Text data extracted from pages
______________________________

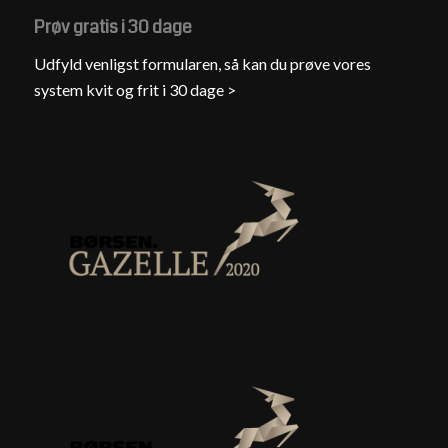
Prøv gratis i 30 dage
Udfyld venligst formularen, så kan du prøve vores
system kvit og frit i 30 dage >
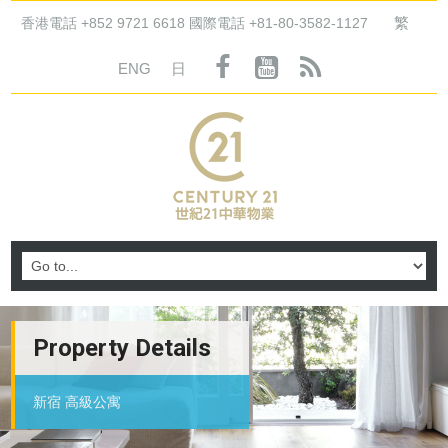
繁
香港電話 +852 9721 6618 國際電話 +81-80-3582-1127
ENG
日
Property Details
新宿 高級公寓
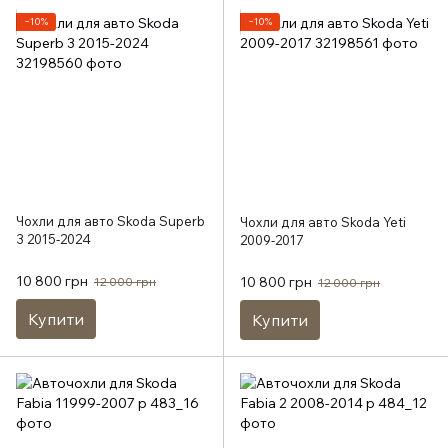
−10%
−10%
Чохли для авто Skoda Superb
Чохли для авто Skoda Yeti
3 2015-2024
2009-2017
10 800 грн
10 800 грн
12 000 грн
12 000 грн
Купити
Купити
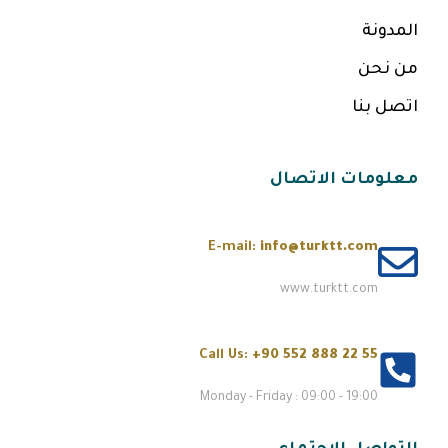
المدونة
من نحن
اتصل بنا
معلومات الاتصال
E-mail:
info@turktt.com
www.turktt.com
Call Us:
+90 552 888 22 55
Monday - Friday : 09:00 - 19:00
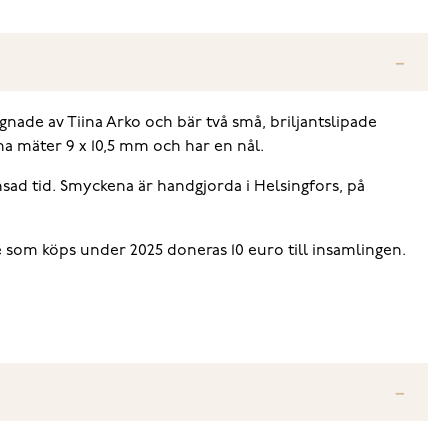
gnade av Tiina Arko och bär två små, briljantslipade
na mäter 9 x 10,5 mm och har en nål.
ad tid. Smyckena är handgjorda i Helsingfors, på
 som köps under 2025 doneras 10 euro till insamlingen.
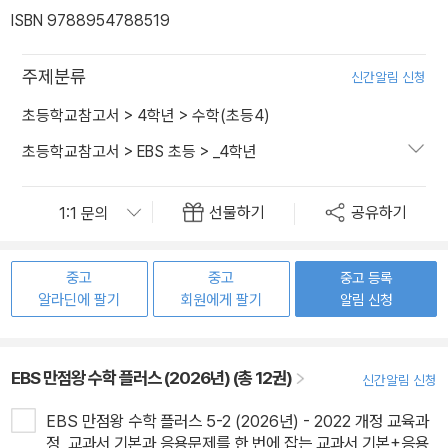
ISBN 9788954788519
주제분류
신간알림 신청
초등학교참고서
>
4학년
>
수학(초등4)
초등학교참고서
>
EBS 초등
>
_4학년
선물하기
공유하기
중고
중고
중고 등록
알라딘에 팔기
회원에게 팔기
알림 신청
EBS 만점왕 수학 플러스 (2026년) (총 12권)
신간알림 신청
EBS 만점왕 수학 플러스 5-2 (2026년) - 2022 개정 교육과
정, 교과서 기본과 응용문제를 한 번에 잡는 교과서 기본+응용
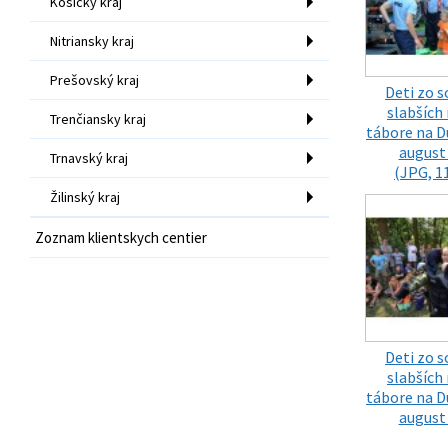
Košický kraj
Nitriansky kraj
Prešovský kraj
Deti zo s
slabších 
Trenčiansky kraj
tábore na D
august
Trnavský kraj
(JPG, 1
Žilinský kraj
Zoznam klientskych centier
Deti zo s
slabších 
tábore na D
august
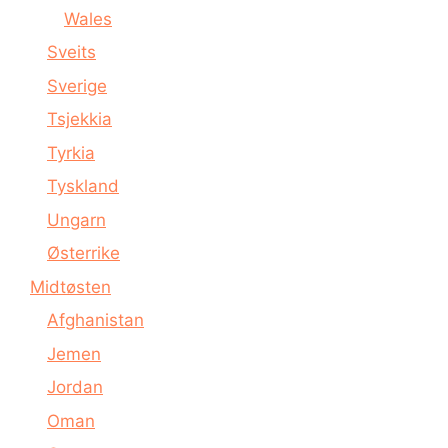
Wales
Sveits
Sverige
Tsjekkia
Tyrkia
Tyskland
Ungarn
Østerrike
Midtøsten
Afghanistan
Jemen
Jordan
Oman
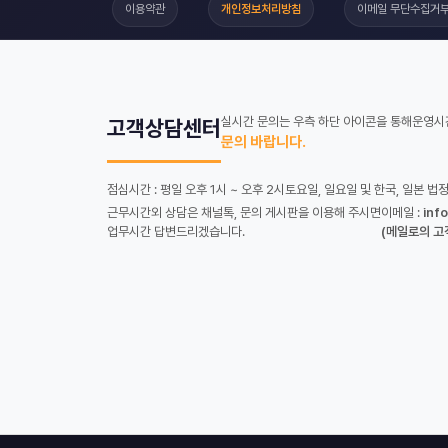
이용약관
개인정보처리방침
이메일 무단수집거
실시간 문의는 우측 하단 아이콘을 통해
운영시간
고객상담센터
문의 바랍니다.
점심시간 : 평일 오후 1시 ~ 오후 2시
토요일, 일요일 및 한국, 일본 법
근무시간외 상담은 채널톡, 문의 게시판을 이용해 주시면
이메일 :
inf
업무시간 답변드리겠습니다.
(메일로의 고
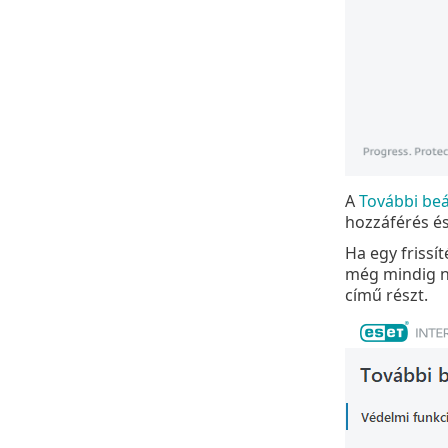
A
További beá
hozzáférés és
Ha egy frissí
még mindig n
című részt.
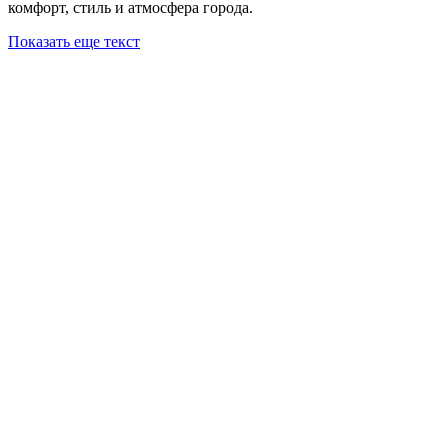
комфорт, стиль и атмосфера города.
Показать еще текст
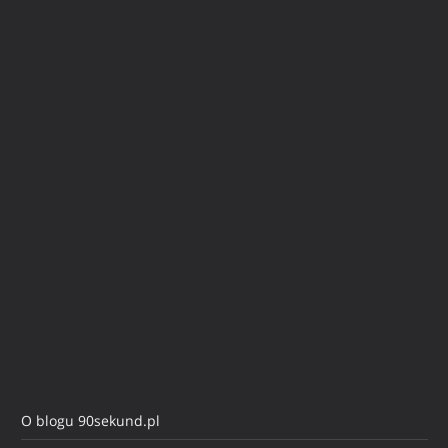
O blogu 90sekund.pl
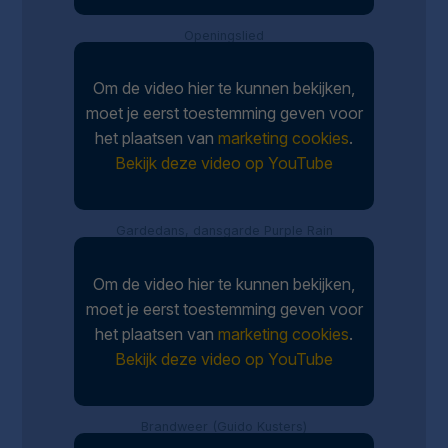
Openingslied
Om de video hier te kunnen bekijken,
moet je eerst toestemming geven voor
het plaatsen van
marketing cookies
.
Bekijk deze video op YouTube
Gardedans, dansgarde Purple Rain
Om de video hier te kunnen bekijken,
moet je eerst toestemming geven voor
het plaatsen van
marketing cookies
.
Bekijk deze video op YouTube
Brandweer (Guido Kusters)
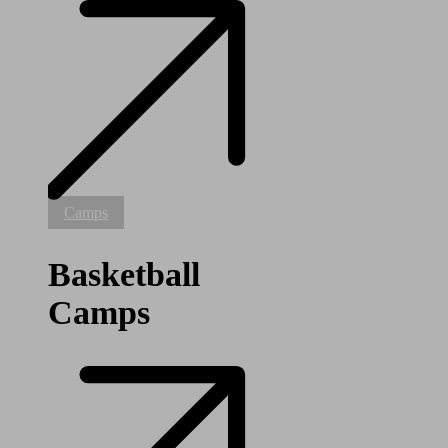
Basketball
Camps
Camps
Basketball
Camps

______________________________

- _Your assignment_: Return every line of the material above that contains the string "авто". Matching is case-sensitive.

- _Task answer_:
Чохли для авто Skoda Superb
Чохли для авто Skoda Yeti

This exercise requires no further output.